> **DIRECTIONS**: Word for word, restate the data that follows, omitting the images.

> **RECORDS FOR THIS TASK**:
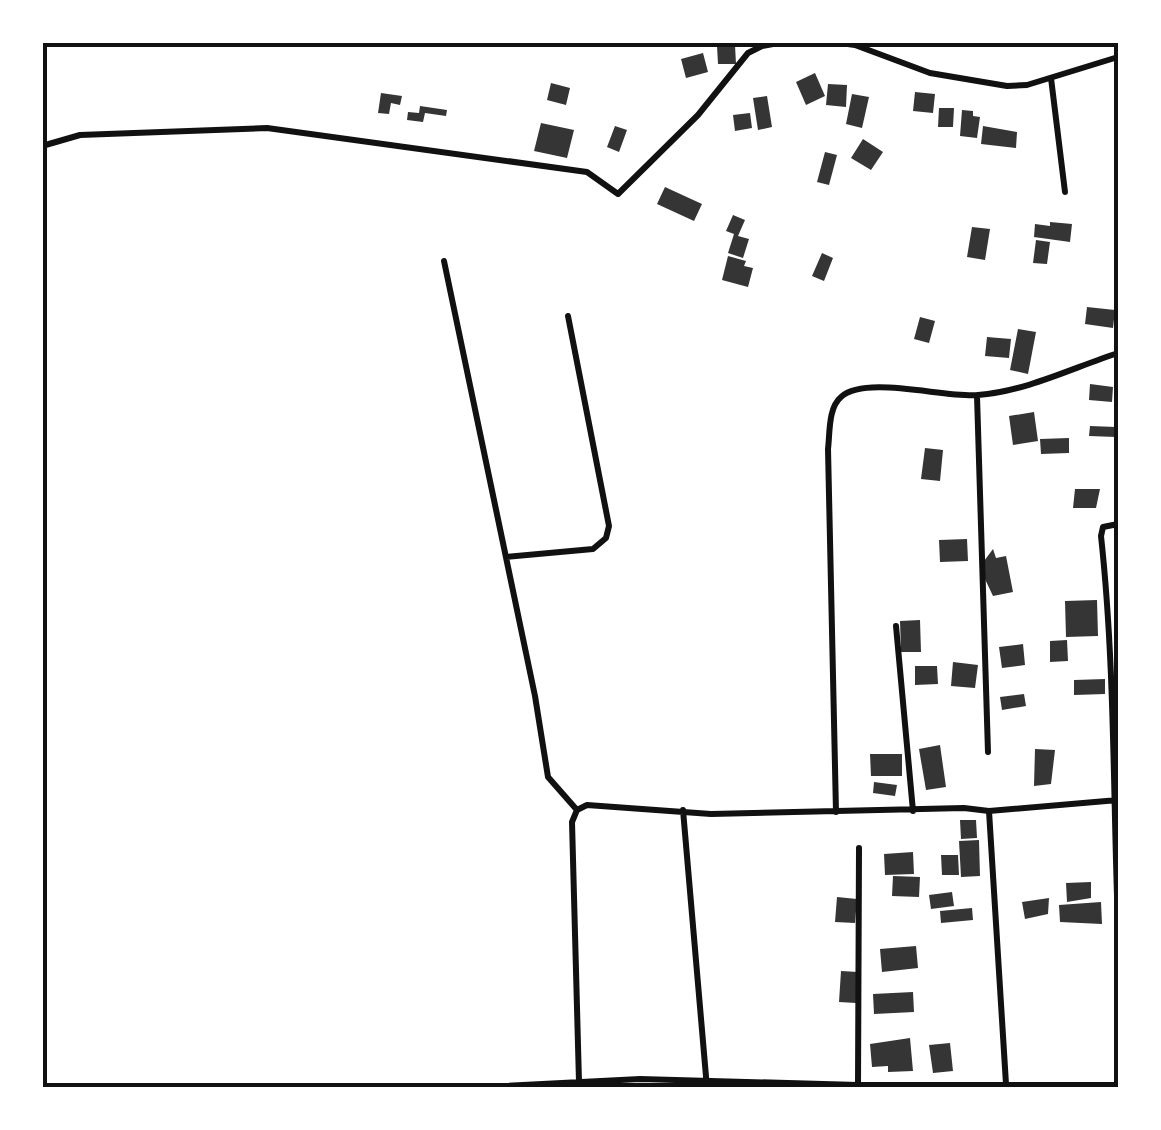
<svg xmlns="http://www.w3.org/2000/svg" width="1161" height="1130" viewBox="0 0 1161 1130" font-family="Lato,sans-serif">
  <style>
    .building { fill: #353535 }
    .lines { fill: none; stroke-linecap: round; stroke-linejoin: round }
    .minor { stroke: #111; stroke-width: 6 }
    .neatline { fill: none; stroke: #111; stroke-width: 4 }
  </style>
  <rect width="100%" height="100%" fill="#fff"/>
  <path class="building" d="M 735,45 L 736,64 L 718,64 L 717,46 Z
    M 703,53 L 708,72 L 686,78 L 681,59 Z
    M 815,73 L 825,96 L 806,105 L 796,82 Z
    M 551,83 L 570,88 L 566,105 L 547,100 Z
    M 828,84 L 847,85 L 846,107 L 826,105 Z
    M 915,92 L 935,94 L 933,113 L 913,111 Z
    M 381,93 L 402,96 L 400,105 L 391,103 L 389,114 L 378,113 Z
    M 852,94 L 869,97 L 862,128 L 846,124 Z
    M 767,96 L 772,127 L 758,130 L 753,98 Z
    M 420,106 L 447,110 L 446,116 L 425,113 L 423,122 L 407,120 L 408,112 L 419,113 Z
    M 939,108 L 954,108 L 953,127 L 938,127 Z
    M 962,110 L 973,111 L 973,116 L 980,117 L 977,138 L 960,136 Z
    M 750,113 L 752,128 L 735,131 L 733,115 Z
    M 541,123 L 574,130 L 567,158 L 534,151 Z
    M 615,126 L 627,130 L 619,152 L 607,147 Z
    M 983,126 L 1017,132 L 1016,148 L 981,144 Z
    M 863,139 L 883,152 L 871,170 L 851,158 Z
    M 825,152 L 837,155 L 829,185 L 817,182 Z
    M 665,187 L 702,204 L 694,221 L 657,204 Z
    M 733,215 L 745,220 L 738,236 L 749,239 L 743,258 L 728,253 L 734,234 L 726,231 Z
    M 1050,222 L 1072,224 L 1070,242 L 1034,237 L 1035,224 L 1050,226 Z
    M 972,227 L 990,229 L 985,260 L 967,257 Z
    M 1036,240 L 1050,242 L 1047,264 L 1033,263 Z
    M 822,253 L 833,258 L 824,281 L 812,276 Z
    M 728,256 L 746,261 L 744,266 L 753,268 L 748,287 L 722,280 Z
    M 1087,307 L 1115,310 L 1113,328 L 1085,324 Z
    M 920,317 L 935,321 L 929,343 L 914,339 Z
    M 1018,329 L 1036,332 L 1028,374 L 1010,370 Z
    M 987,337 L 1011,339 L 1009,358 L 985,356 Z
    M 1090,384 L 1113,387 L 1112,402 L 1089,400 Z
    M 1034,412 L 1038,441 L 1013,445 L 1009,416 Z
    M 1090,426 L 1116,427 L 1116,437 L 1089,436 Z
    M 1069,438 L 1069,453 L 1041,454 L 1040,439 Z
    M 925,448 L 943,450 L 940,481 L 921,479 Z
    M 1075,489 L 1100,489 L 1096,508 L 1073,508 Z
    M 967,539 L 968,561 L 940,562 L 939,540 Z
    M 993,549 L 996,558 L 1006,556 L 1013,592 L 993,596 L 984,577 L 984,561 Z
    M 1097,600 L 1098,636 L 1066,637 L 1065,601 Z
    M 920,620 L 921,652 L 901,652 L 900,621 Z
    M 1067,640 L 1068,661 L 1050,662 L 1050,641 Z
    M 1023,644 L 1025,665 L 1002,668 L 999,647 Z
    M 953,662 L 978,665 L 975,688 L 951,686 Z
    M 915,666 L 937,666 L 938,684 L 915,685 Z
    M 1105,679 L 1105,694 L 1074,695 L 1074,680 Z
    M 1024,694 L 1026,706 L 1002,710 L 1000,697 Z
    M 940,745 L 946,787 L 926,790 L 919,749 Z
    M 1035,749 L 1055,750 L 1051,784 L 1034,786 Z
    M 870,754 L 902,754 L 902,776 L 871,776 Z
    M 874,782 L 897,785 L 895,796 L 873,793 Z
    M 960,820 L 976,820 L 977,838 L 961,839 Z
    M 979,840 L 980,876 L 961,877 L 959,841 Z
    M 913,852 L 914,874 L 885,875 L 884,854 Z
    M 941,855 L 958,855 L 959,875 L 942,875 Z
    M 893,876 L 920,877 L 919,897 L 892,896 Z
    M 1091,882 L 1091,898 L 1067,902 L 1066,883 Z
    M 952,892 L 954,906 L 931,909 L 929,895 Z
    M 837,897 L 857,899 L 855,923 L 835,922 Z
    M 1049,898 L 1048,914 L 1025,919 L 1022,902 Z
    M 1101,902 L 1102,924 L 1060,922 L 1059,905 Z
    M 972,908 L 973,920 L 941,923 L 940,911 Z
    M 916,946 L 918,968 L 882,972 L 880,949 Z
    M 841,971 L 858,972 L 856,1003 L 839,1002 Z
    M 913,992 L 914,1012 L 874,1014 L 873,994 Z
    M 910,1038 L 913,1071 L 888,1072 L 888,1066 L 872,1067 L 870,1044 Z
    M 950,1043 L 953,1071 L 933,1073 L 929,1045 Z"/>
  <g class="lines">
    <path class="minor" d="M 833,42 L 855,45 L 930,73 L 1007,86 L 1027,85 L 1118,57
      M 1051,78 L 1065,192
      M 42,146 L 80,135 L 267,128 L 587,172 L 618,194 L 698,115 L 748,53 L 762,46 L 784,42
      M 444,261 L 535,696 L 548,777 L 577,810
      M 977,396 L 988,752
      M 1118,524 L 1103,527 L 1101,536 C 1115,665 1113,795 1118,925
      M 506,557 L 593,549 L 606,538 L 609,526 L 568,316
      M 896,626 L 913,811
      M 683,810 L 707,1088
      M 989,811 L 1006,1084
      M 836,812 L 828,449 C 830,433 828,408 841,397 C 866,375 944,398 978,395 C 1027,391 1072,368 1118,353
      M 42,1070 L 44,1088
      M 579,1082 L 572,822 L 577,810 L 587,805 L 711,814 L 964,808 L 989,811 L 1118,800
      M 858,1086 L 859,848
      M 465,1088 L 640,1079 L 858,1085 L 1118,1085"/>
  </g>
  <rect width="1161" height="1130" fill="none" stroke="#ffffff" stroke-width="90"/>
  <rect x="45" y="45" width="1071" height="1040" class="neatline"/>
</svg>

> **ANSWER FOR THE TASK**:
<svg xmlns="http://www.w3.org/2000/svg" width="1161" height="1130" viewBox="0 0 1161 1130" font-family="Lato,sans-serif">
  <style>
    .building { fill: #353535 }
    .lines { fill: none; stroke-linecap: round; stroke-linejoin: round }
    .minor { stroke: #111; stroke-width: 6 }
    .neatline { fill: none; stroke: #111; stroke-width: 4 }
  </style>
  <rect width="100%" height="100%" fill="#fff"/>
  <path class="building" d="M 735,45 L 736,64 L 718,64 L 717,46 Z
    M 703,53 L 708,72 L 686,78 L 681,59 Z
    M 815,73 L 825,96 L 806,105 L 796,82 Z
    M 551,83 L 570,88 L 566,105 L 547,100 Z
    M 828,84 L 847,85 L 846,107 L 826,105 Z
    M 915,92 L 935,94 L 933,113 L 913,111 Z
    M 381,93 L 402,96 L 400,105 L 391,103 L 389,114 L 378,113 Z
    M 852,94 L 869,97 L 862,128 L 846,124 Z
    M 767,96 L 772,127 L 758,130 L 753,98 Z
    M 420,106 L 447,110 L 446,116 L 425,113 L 423,122 L 407,120 L 408,112 L 419,113 Z
    M 939,108 L 954,108 L 953,127 L 938,127 Z
    M 962,110 L 973,111 L 973,116 L 980,117 L 977,138 L 960,136 Z
    M 750,113 L 752,128 L 735,131 L 733,115 Z
    M 541,123 L 574,130 L 567,158 L 534,151 Z
    M 615,126 L 627,130 L 619,152 L 607,147 Z
    M 983,126 L 1017,132 L 1016,148 L 981,144 Z
    M 863,139 L 883,152 L 871,170 L 851,158 Z
    M 825,152 L 837,155 L 829,185 L 817,182 Z
    M 665,187 L 702,204 L 694,221 L 657,204 Z
    M 733,215 L 745,220 L 738,236 L 749,239 L 743,258 L 728,253 L 734,234 L 726,231 Z
    M 1050,222 L 1072,224 L 1070,242 L 1034,237 L 1035,224 L 1050,226 Z
    M 972,227 L 990,229 L 985,260 L 967,257 Z
    M 1036,240 L 1050,242 L 1047,264 L 1033,263 Z
    M 822,253 L 833,258 L 824,281 L 812,276 Z
    M 728,256 L 746,261 L 744,266 L 753,268 L 748,287 L 722,280 Z
    M 1087,307 L 1115,310 L 1113,328 L 1085,324 Z
    M 920,317 L 935,321 L 929,343 L 914,339 Z
    M 1018,329 L 1036,332 L 1028,374 L 1010,370 Z
    M 987,337 L 1011,339 L 1009,358 L 985,356 Z
    M 1090,384 L 1113,387 L 1112,402 L 1089,400 Z
    M 1034,412 L 1038,441 L 1013,445 L 1009,416 Z
    M 1090,426 L 1116,427 L 1116,437 L 1089,436 Z
    M 1069,438 L 1069,453 L 1041,454 L 1040,439 Z
    M 925,448 L 943,450 L 940,481 L 921,479 Z
    M 1075,489 L 1100,489 L 1096,508 L 1073,508 Z
    M 967,539 L 968,561 L 940,562 L 939,540 Z
    M 993,549 L 996,558 L 1006,556 L 1013,592 L 993,596 L 984,577 L 984,561 Z
    M 1097,600 L 1098,636 L 1066,637 L 1065,601 Z
    M 920,620 L 921,652 L 901,652 L 900,621 Z
    M 1067,640 L 1068,661 L 1050,662 L 1050,641 Z
    M 1023,644 L 1025,665 L 1002,668 L 999,647 Z
    M 953,662 L 978,665 L 975,688 L 951,686 Z
    M 915,666 L 937,666 L 938,684 L 915,685 Z
    M 1105,679 L 1105,694 L 1074,695 L 1074,680 Z
    M 1024,694 L 1026,706 L 1002,710 L 1000,697 Z
    M 940,745 L 946,787 L 926,790 L 919,749 Z
    M 1035,749 L 1055,750 L 1051,784 L 1034,786 Z
    M 870,754 L 902,754 L 902,776 L 871,776 Z
    M 874,782 L 897,785 L 895,796 L 873,793 Z
    M 960,820 L 976,820 L 977,838 L 961,839 Z
    M 979,840 L 980,876 L 961,877 L 959,841 Z
    M 913,852 L 914,874 L 885,875 L 884,854 Z
    M 941,855 L 958,855 L 959,875 L 942,875 Z
    M 893,876 L 920,877 L 919,897 L 892,896 Z
    M 1091,882 L 1091,898 L 1067,902 L 1066,883 Z
    M 952,892 L 954,906 L 931,909 L 929,895 Z
    M 837,897 L 857,899 L 855,923 L 835,922 Z
    M 1049,898 L 1048,914 L 1025,919 L 1022,902 Z
    M 1101,902 L 1102,924 L 1060,922 L 1059,905 Z
    M 972,908 L 973,920 L 941,923 L 940,911 Z
    M 916,946 L 918,968 L 882,972 L 880,949 Z
    M 841,971 L 858,972 L 856,1003 L 839,1002 Z
    M 913,992 L 914,1012 L 874,1014 L 873,994 Z
    M 910,1038 L 913,1071 L 888,1072 L 888,1066 L 872,1067 L 870,1044 Z
    M 950,1043 L 953,1071 L 933,1073 L 929,1045 Z"/>
  <g class="lines">
    <path class="minor" d="M 833,42 L 855,45 L 930,73 L 1007,86 L 1027,85 L 1118,57
      M 1051,78 L 1065,192
      M 42,146 L 80,135 L 267,128 L 587,172 L 618,194 L 698,115 L 748,53 L 762,46 L 784,42
      M 444,261 L 535,696 L 548,777 L 577,810
      M 977,396 L 988,752
      M 1118,524 L 1103,527 L 1101,536 C 1115,665 1113,795 1118,925
      M 506,557 L 593,549 L 606,538 L 609,526 L 568,316
      M 896,626 L 913,811
      M 683,810 L 707,1088
      M 989,811 L 1006,1084
      M 836,812 L 828,449 C 830,433 828,408 841,397 C 866,375 944,398 978,395 C 1027,391 1072,368 1118,353
      M 42,1070 L 44,1088
      M 579,1082 L 572,822 L 577,810 L 587,805 L 711,814 L 964,808 L 989,811 L 1118,800
      M 858,1086 L 859,848
      M 465,1088 L 640,1079 L 858,1085 L 1118,1085"/>
  </g>
  <rect width="1161" height="1130" fill="none" stroke="#ffffff" stroke-width="90"/>
  <rect x="45" y="45" width="1071" height="1040" class="neatline"/>
</svg>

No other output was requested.